Dienstag, 6. April 2010

Gesine

Gesine stellt sich Alter vor, eine hagere Figur, harte Falten im Gesicht, bittere Mundschwünge, allerdings dunkle und elegante Kleidung, Beharren auf hochgesteckten Frisuren, eine verkratzte Stimme, Lächeln nur in den Augenwinkeln. Nie Jähzorn. In ihrerHaltung, wie sie die Beine hält, kokettiert sie mit ihrem Alter, es ist der beweis für ihre Erfahrungen, Sie ist in der Welt unterwegs gewesen, sie hat dem Leben ins schmallippige Antlitz geblickt; ihr kann man nichts vormachen.

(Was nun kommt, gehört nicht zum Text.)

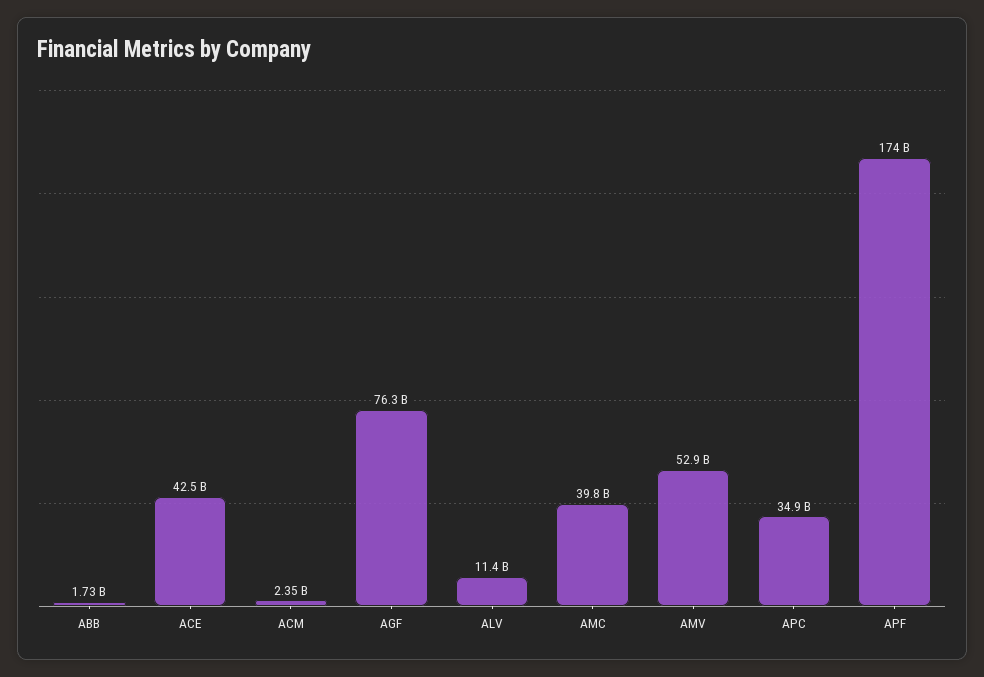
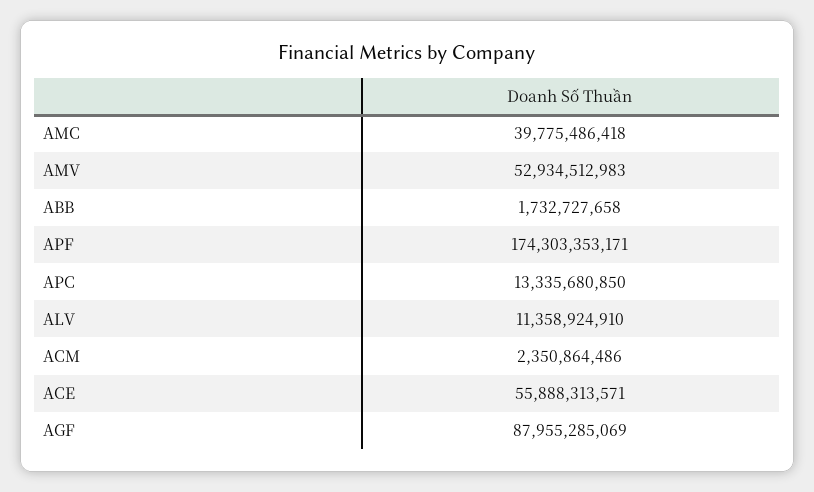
ACE: 42500000000 -> 55888313571
AGF: 76300000000 -> 87955285069
APC: 34900000000 -> 13335680850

Sie hat ihre Affairen gehabt, aber sie war beileibe keine Abenteuererin, es ist alles standesgemäß zugegangen in den besten Hotels in Europa; das liegt hinter ihr. Sie erwartet Respekt so deutlich, fast lädt sie eine Verweigerung ein. Sie ist ein bißchen hartnäckig, fast aufdringlich, wenn sie sich von Jüngeren ausgeschlossen fühlt. Sie gönnt jungen Leuten ihren Spaß, solange sie es ist, die den Spaß zumißt. Gesine stellt sich ein Wohnzimmer vor, einen Salon, ausgestattet im Stil des Empire, in dem die Tante Hof hält. Es geht manierlich zu, die Älteren werden zuerst gehört. Es gibt Tee, es gibt Whiskey. Danach gibt es Tee. Die alten Liebhaber kommen wegen der Erinnerung, der Nachwuchs zur Belehrung. Das Personal ist von fanatischer Diskretion. Die Tante raucht (Zigarillos), sie trinkt auch von den harten Sachen; sie versteht einen Witz, solange sie im festen Interesse der Allgemeinheit ihn unzulässig zu nennen nicht umhinkann. Sie geht mit der Zeit. Sie kann kochen, sie kann backen. Die Tante ist ledig geblieben, es deutet ihre Ansprüche an. Sie gibt Ratschläge in Ehefragen, sie kann sich vorstellen wie es in der Ehe ist (immerhin soll ein Musikkritiker Musik kritisieren, nicht Sinfonien schreiben. Nicht einmal Sonaten). Sie ist modern. (In ihrer Familie hat Gesine eine solche Tante nicht.) Wir haben es hier mit einer Person zu tun, mit der man Pferde stehlen gehen kann an allen Tagen, da die Gesetzgebung den Diebstahl der Pferde vorschreibt.